Posted by Kanga. Please do not reblog.

museum display case room

We took BabyBird on a mini Fujairah history tour beginning with the Fujairah Museum.

ancient jewelry made of carnelian (red) stone

The museum has displays of artifacts from ancient sites – forts, burials, etc. – that have been excavated. Carnelian and sea shell jewelry were prominent in the days before pearling.

inside of a restored 300 year old fort

The Fujairah Fort was open (which has been rare in the past) so we took the opportunity to go inside. The fort is approximately 300 years old and has been recently restored.

two people at the top of the fort tower seen between the crenallations

DaddyBird and BabyBird climbed the tower for a good view of the area.

ruins of ancient copper smelting site

Then we drove up the Madhab wadi (valley) to see an ancient copper smelting archeological site.

funnel holes in the dirt indicating the presence of ant lions

I also noticed the many funnel shaped holes which are most likely ant lion traps. (National Geographic video of ant lions)

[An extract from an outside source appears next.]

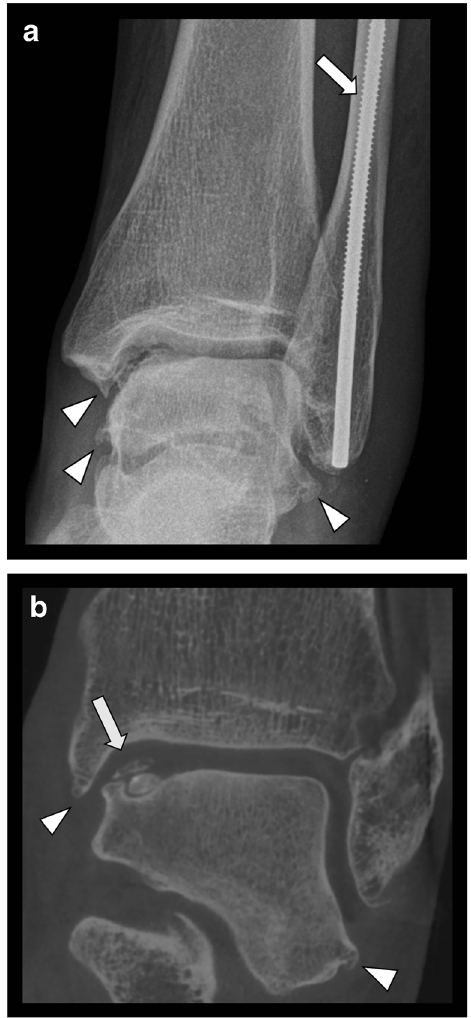
Fig. 9 Posttraumatic unstable osteochondral lesion of the talus and massive degenerative changes of the ankle in a 66-year-old female. a . CR (AP view) demonstrating the presence of metallic screw within the fibula (arrow). Noteirregular articular surface oftalar dome and advanced degenerative changeswith osteophytes formation(arrowheads). b . CBCT coronal reformatted image better shows the presence and extent of an unstable osteochondral lesion (arrow) and osteophytes (arrowheads). There is no metal artifact from the screw in the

ancient water channel used for watering a date palm garden

Not far away are the remains of an ancient falaj (water channel) which was used to bring water to a date palm garden. Unfortunately, a gravel road has cut through this channel.

model of well and date palm watering system

Next, we stopped in at the Fujairah Heritage Village. The village includes models of several types of traditional houses and buildings. Above is a model of a typical well and watering system used in date palm gardens. A bull would walk down into this trough pulling the water “bucket” up out of the well. The water would then be poured into a channel (falaj) that conducts the water into the area around the trees.

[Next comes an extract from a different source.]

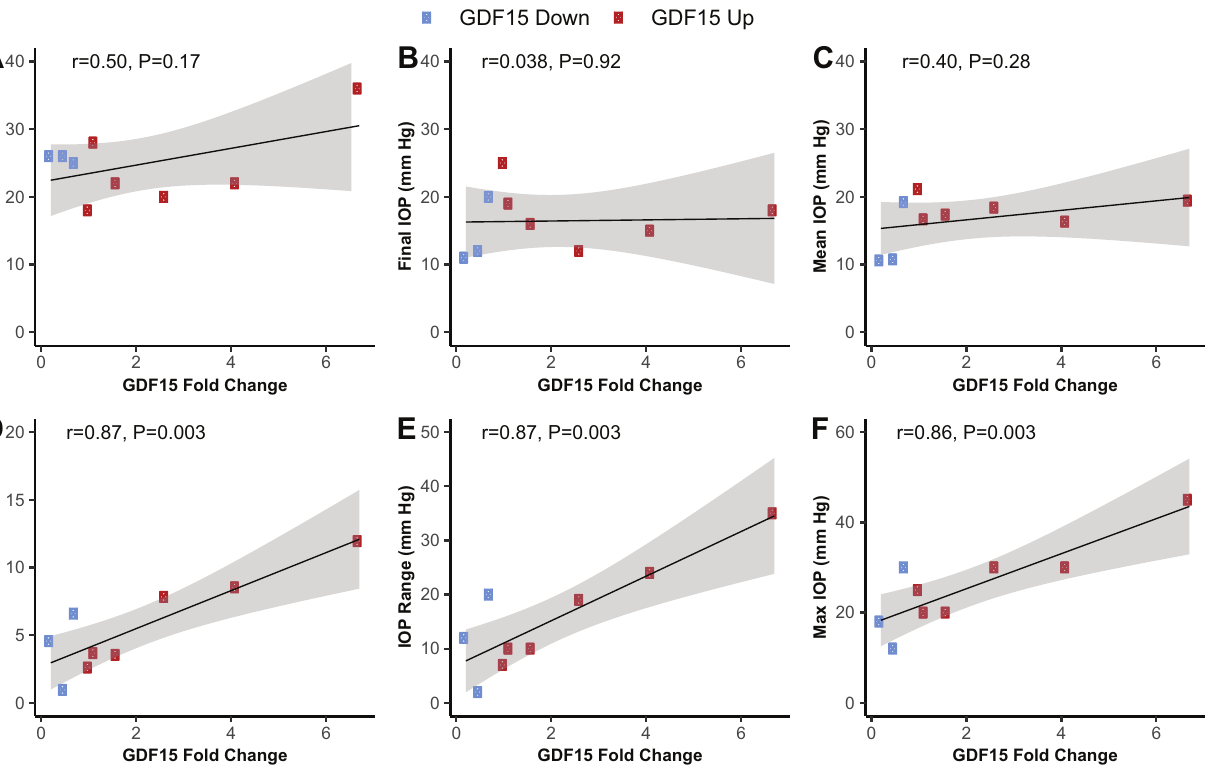
Figure 3. Aqueous humor Growth Differentiation Factor 15 (GDF15) fold change from baseline to six-month follow-up was not correlated with baseline intraocular pressure (IOP; A), final IOP (B), or mean IOP (C). In contrast, there was a strong correlation between GDF15 fold change and IOP standard deviation (stnd dev; D), IOP range (E), and maximum (max) IOP (F). r = Pearson correlation coefficients. Similar significance levels were found with non-parametric Kendall rank correlation coefficients. Shaded regions indicate 95% confidence interval bands. Circles denote patients who received the Ahmed® glaucoma valve; squares denote patients who received the Molteno® glaucoma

interior of house with coffee pot, clay pots, woven mats

This is an interior display showing mats woven from date palm branches, clay pots, and a coffee pot ensemble. The coffee pot is nestled in a square container that would have had hot coals in it to keep the pot hot.

There is very little written history about this region, even as little as 300 years ago, so the physical sites and artifacts are even more precious. Unfortunately, they are disappearing under new roads, dams, and buildings.